Chavez: The unknown villain

The Government has being trying hard to convince a sceptical public that recent increases in fuel pump prices are not due to tax but to a rise in the world price of crude oil.  So why doesn’t Chavez, as the person most responsible, figure as the villain in every story about fuel prices?  The only reasonable explanation is that the Government, and the US Government, has decided to keep quiet about the extraordinarily powerful position that Chavez, the President of a small, underdeveloped country of only 24 million people, has carved out for himself.  (And since journalism barely exists as a profession nowadays, his role has therefore not figured in newspaper headlines).

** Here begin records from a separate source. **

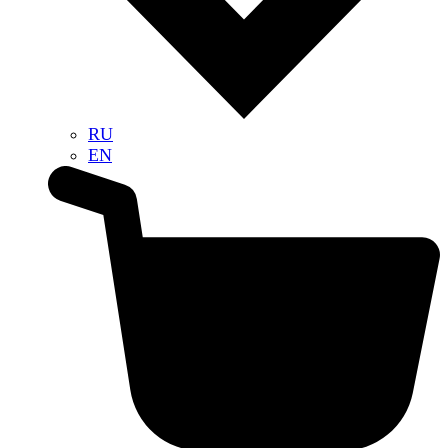
RU
EN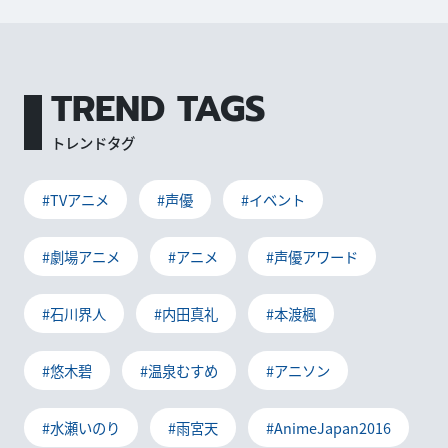
TREND TAGS
トレンドタグ
#TVアニメ
#声優
#イベント
#劇場アニメ
#アニメ
#声優アワード
#石川界人
#内田真礼
#本渡楓
#悠木碧
#温泉むすめ
#アニソン
#水瀬いのり
#雨宮天
#AnimeJapan2016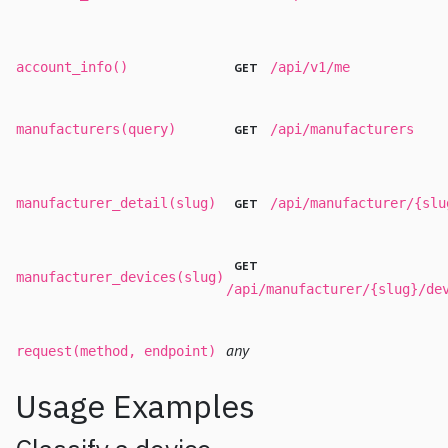
account_info()
/api/v1/me
GET
manufacturers(query)
/api/manufacturers
GET
manufacturer_detail(slug)
/api/manufacturer/{slu
GET
GET
manufacturer_devices(slug)
/api/manufacturer/{slug}/de
any
request(method, endpoint)
Usage Examples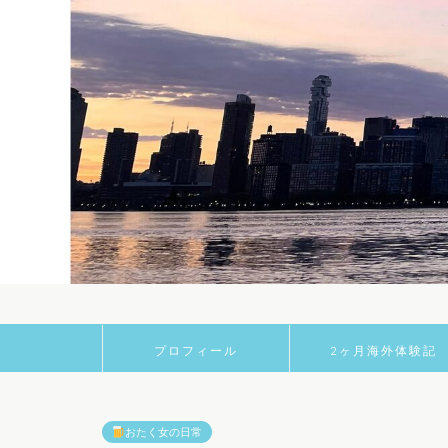
プロフィール
2ヶ月海外体験記
おたく女の日常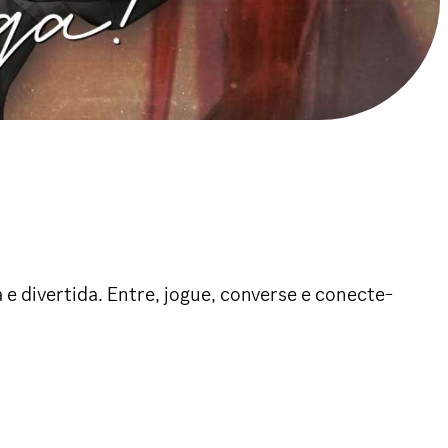
e divertida. Entre, jogue, converse e conecte-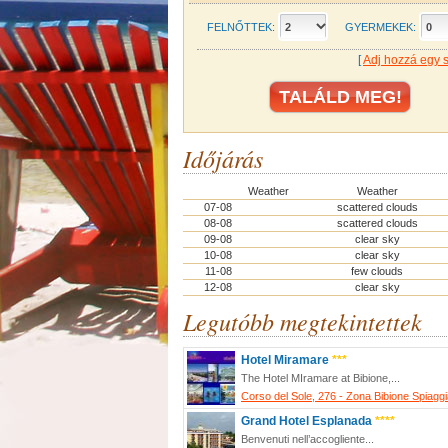
FELNŐTTEK:
GYERMEKEK:
[
Adj hozzá egy 
Időjárás
Weather
Weather
07-08
scattered clouds
08-08
scattered clouds
09-08
clear sky
10-08
clear sky
11-08
few clouds
12-08
clear sky
Legutóbb megtekintettek
Hotel Miramare
***
The Hotel MIramare at Bibione,...
Corso del Sole, 276 - Zona Bibione Spiagg
Grand Hotel Esplanada
****
Benvenuti nell’accogliente...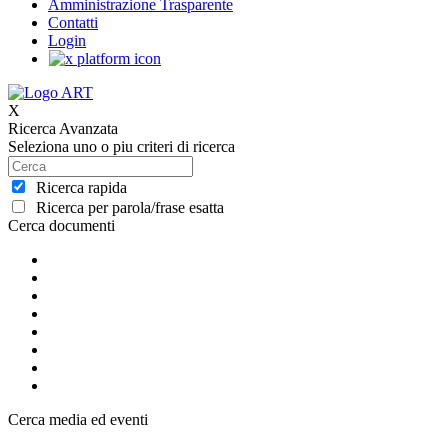
Amministrazione Trasparente
Contatti
Login
X
Ricerca Avanzata
Seleziona uno o piu criteri di ricerca
Ricerca rapida
Ricerca per parola/frase esatta
Cerca documenti
Cerca media ed eventi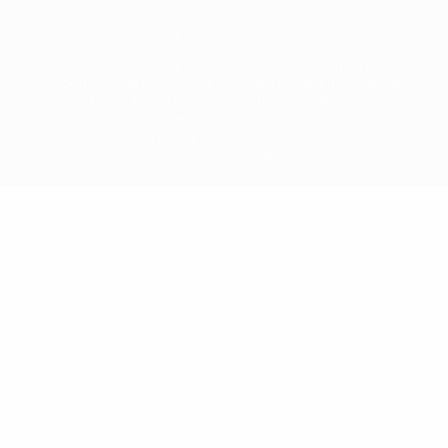
© 1998-2026 UEFA. Tous droits réservés.
La désignation UEFA, le logo de l'UEFA et toutes les marques liées
aux compétitions de l'UEFA sont protégés en tant que marques
et/ou droits d'auteur de l'UEFA. Toute utilisation de ces marques
déposées à des fins commerciales est interdite. L'utilisation de la
plate-forme UEFA.com implique que vous acceptez les Conditions
générales et les Dispositions en matière de vie privée.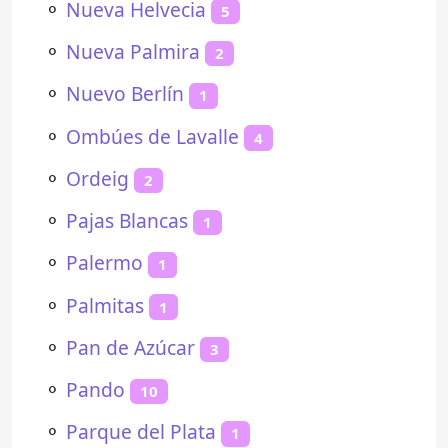
⚬
Nueva Helvecia
5
⚬
Nueva Palmira
2
⚬
Nuevo Berlín
1
⚬
Ombúes de Lavalle
4
⚬
Ordeig
2
⚬
Pajas Blancas
1
⚬
Palermo
1
⚬
Palmitas
1
⚬
Pan de Azúcar
3
⚬
Pando
10
⚬
Parque del Plata
1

To get out of the present difficulty, the strategy of the UK, and the West in general, has been to plead with their traditional friends in the Arab world to increase oil production.  Saudi Arabia is the most important because it supplies around 30% of OPEC’s total output (followed by Iran with about 13% and Venezuela with 10%) and has more spare production capacity than any other state in the world.  But, although Saudi Arabia has made conciliatory noises, there is no sign of it breaking ranks.  OPEC is due to meet on 10 November to review and revise production targets.  In the meantime, the undeclared war in Palestine has applied upward pressure on oil prices, driven by the fear that the Arab world may apply the oil weapon to the West because of its support for Israel.


US dependent on OPEC (and Iraq)

The emergence of Chavez must be a source of considerable worry to the US.  Unlike his friend Castro, who has been a minor irritant for the past 40 years, he has got economic clout and through OPEC has a considerable influence on a massive amount of economic clout. 


The US economy is increasingly dependent on oil supplied by OPEC countries, including Iraq.  The US (with 5% of the world’s population) consumes 25% of the world’s oil production, 60% of which has to be imported.  That proportion is rising and will continue to rise because domestic oil production in the US is falling – in the 1990s US production fell by 15% while consumption rose by 11%.  It now consumes the bulk of the oil exported by Canada, Mexico and Venezuela and is increasingly dependent on imports from the Gulf, including Iraq, which is now producing nearly as much oil as Venezuela.  (Ironically, whereas US companies are free to purchase oil from Iraq, they are forbidden under US law from purchasing oil from Iran).  The US economy is now powered in part by OPEC oil, the availability and price of which is influenced by Chavez.


(And by Saddam Hussein.  Iraq though a member of OPEC is not subject to OPEC quotas, because its oil exports are governed by regular oil-for-food deals supervised by the UN, in which about half the oil revenue is confiscated as war reparations.  The current deal runs to 4 December.  If Iraq’s contribution to the world’s oil supply at nearly 3 million barrels a day were no longer available, it is difficult to see how it could be made up from another source in a hurry.  With OPEC restricting supply under the influence of Chavez, this is a very powerful weapon in Saddam’s hands.  Even a suggestion from Bagdad that Iraq was not going to supply the West with oil on the current terms might have a dramatic effect on Wall Street.  Sanctions against Iraq may end very suddenly.)


On the political front, Chavez has ambitions to expand his influence in Central and South America, which the US has long regarded as its fiefdom.  His hero is Simon Bolivar – he has renamed Venezuela the Bolivarian Republic of Venezuela – and he sees himself as the leader of a movement to liberate Latin America from US driven globalisation.  He had better mind his back.